Thursday, May 14, 2009

No Talking Today

Sometimes you feel like talking; sometimes you don't. Today I don't. We will return to our regular programming soon.

Saturday, May 9, 2009

Happy Mother's Day To My Daughter

Caroline and McKayla Bohanna, Easter 2006, Charleston, SC
Once a year we pause to thank our mothers for all they have done for us. My mother passed away almost three years ago and I still miss her. One of the things I miss the most is her validation of my role as a mother. She was quick to praise and hesitant to criticize and she was so proud of her grandchildren. This year, however, I want to pay tribute to another mother, who is also very special. She is a young, busy mother who has little time for herself, but always has time to spend with her daughter. This very special mother is my daughter, my first born child, the one who captured my heart as an infant with her wide awake blue eyes and crooked smile. It was amazing watching her grow from toddler to teenager - this book-devouring, basketball-dribbling sprite of a child. Life with her was never dull. We always knew she was special as she never wanted to do anything with her life but work with mentally challenged children. This field requires great care and compassion - qualities she has in abundance. She has been a teacher for many years now and still has the same concern for her students. But most importantly, she is a mother now and it seems she has inherited the loving characteristics of her grandmother. So, on this Mother’s Day, I want to honor not only my mother, A. Lavern Croft Joyce Workman, but also my daughter, McKayla Ann Jerome Bohanna, - both very special people.

Published 9 May 2009, Rambling Thoughts - Out of My Mind, Brenda Joyce Jerome

Monday, May 4, 2009

What a Trip!

Sometimes life is just too funny to be believed. Last week I flew to Charleston, South Carolina to visit my favorite daughter and her family.
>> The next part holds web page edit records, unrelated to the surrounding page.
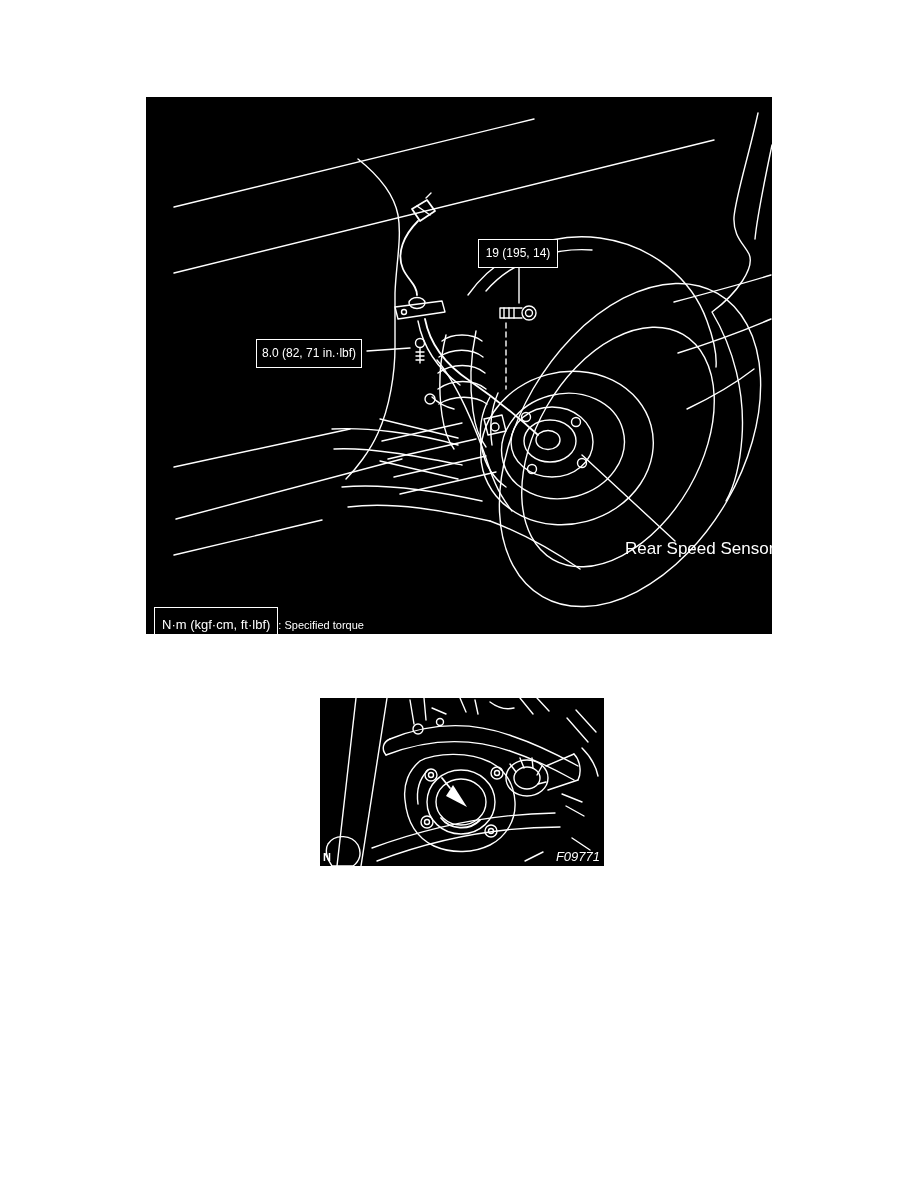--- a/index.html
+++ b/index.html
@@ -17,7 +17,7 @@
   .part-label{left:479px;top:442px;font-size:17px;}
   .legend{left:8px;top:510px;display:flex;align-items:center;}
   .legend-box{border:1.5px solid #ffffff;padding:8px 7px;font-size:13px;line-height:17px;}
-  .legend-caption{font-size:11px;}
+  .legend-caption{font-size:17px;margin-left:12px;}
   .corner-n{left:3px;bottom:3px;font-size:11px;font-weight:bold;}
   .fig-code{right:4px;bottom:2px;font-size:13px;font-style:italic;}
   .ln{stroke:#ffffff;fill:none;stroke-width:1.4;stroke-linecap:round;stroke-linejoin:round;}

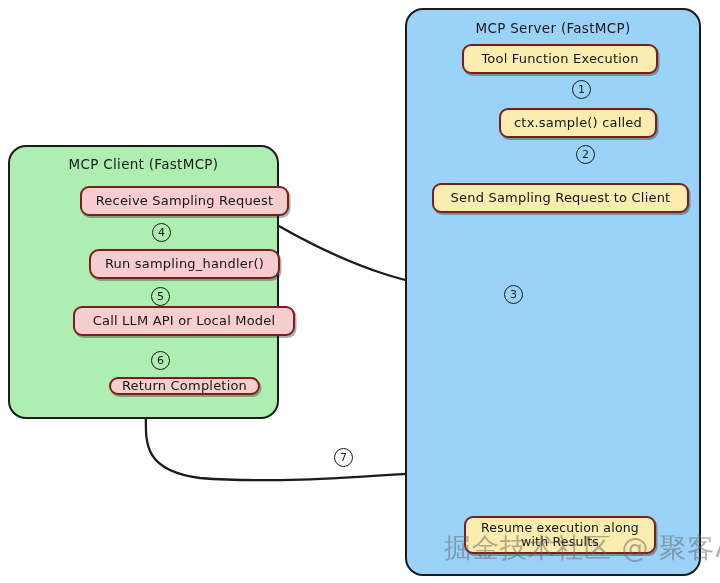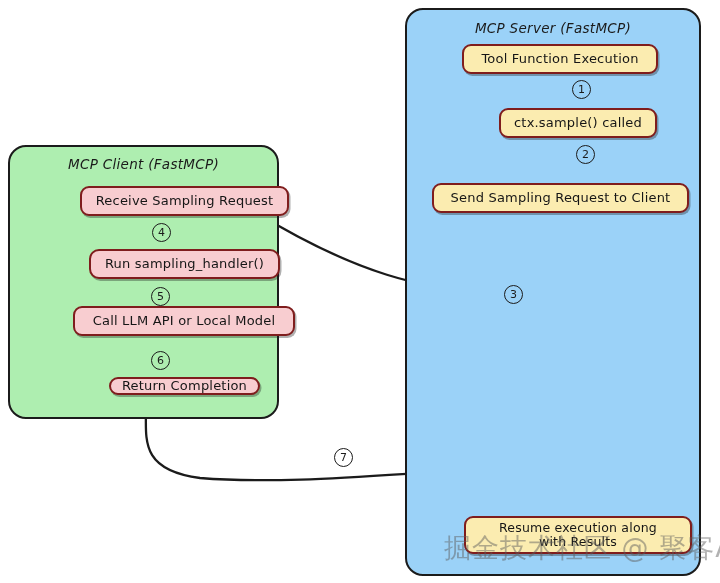--- a/index.html
+++ b/index.html
@@ -25,7 +25,6 @@
     border: 2.5px solid #1b1b1b;
     border-radius: 18px;
     box-sizing: border-box;
-    font-style: italic;
   }
   #server-panel {
     left: 405px; top: 8px;

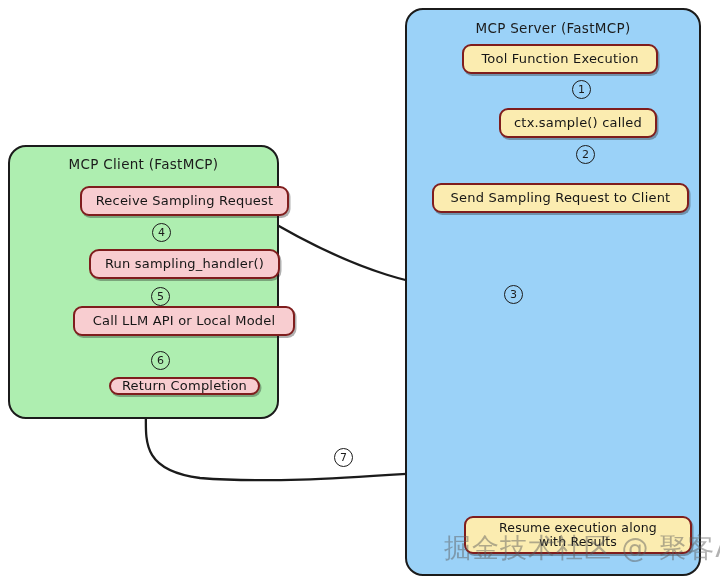--- a/index.html
+++ b/index.html
@@ -70,7 +70,7 @@
   #n-tool      { left: 462px; top: 44px;  width: 196px; height: 30px; }
   #n-ctx       { left: 499px; top: 108px; width: 158px; height: 30px; }
   #n-send      { left: 432px; top: 171px; width: 257px; height: 30px; margin-top: 12px; }
-  #n-resume    { left: 464px; top: 516px; width: 228px; height: 38px; flex-direction: column; font-size: 12.5px; }
+  #n-resume    { left: 464px; top: 516px; width: 192px; height: 38px; flex-direction: column; font-size: 12.5px; }
 
   #n-receive   { left: 35px;  top: 186px; width: 209px; height: 30px; }
   #n-runhandler{ left: 44px;  top: 249px; width: 191px; height: 30px; border-radius: 10px; }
Flying has changed a lot since 9-11. I know the new rules and regulations are to keep us safe, but sometimes I just wonder ...

Before going through the scanner at the airport, you place all of your carry on items in tubs, including your shoes, and then show your photo I.D. to some kind of airport employee. Fine, no problem. Then you walk 2 feet and show the same I.D. to another employee. I could not resist asking him if it was possible to switch identities in that short distance. Poor young man, he stuttered, rolled his eyes and said, "Aw, just forget it. Go on." It isn't often you can stump a man in a uniform!

Coming home was another story. I created a little excitement for the other passengers. You know that you can take liquids of 3 ounces or less in carry-on bags. I learned that does not include two bottles of your favorite Sticky Fingers barbecue sauce carefully tucked in the side of your luggage. Speaking gently and in that soft southern manner, a nice young man let me know I was in trouble. I could give up the sauce or check the bag, which carries a $15 price tag. Furthermore, he would have to escort me away from the scanner and the other passengers and watch while I walked back to the ticket counter. Well, I would just have to pay the fee 'cause no way was he getting my barbecue sauce and for free, no less! No siree, Bob! Sometimes you just do what you have to do.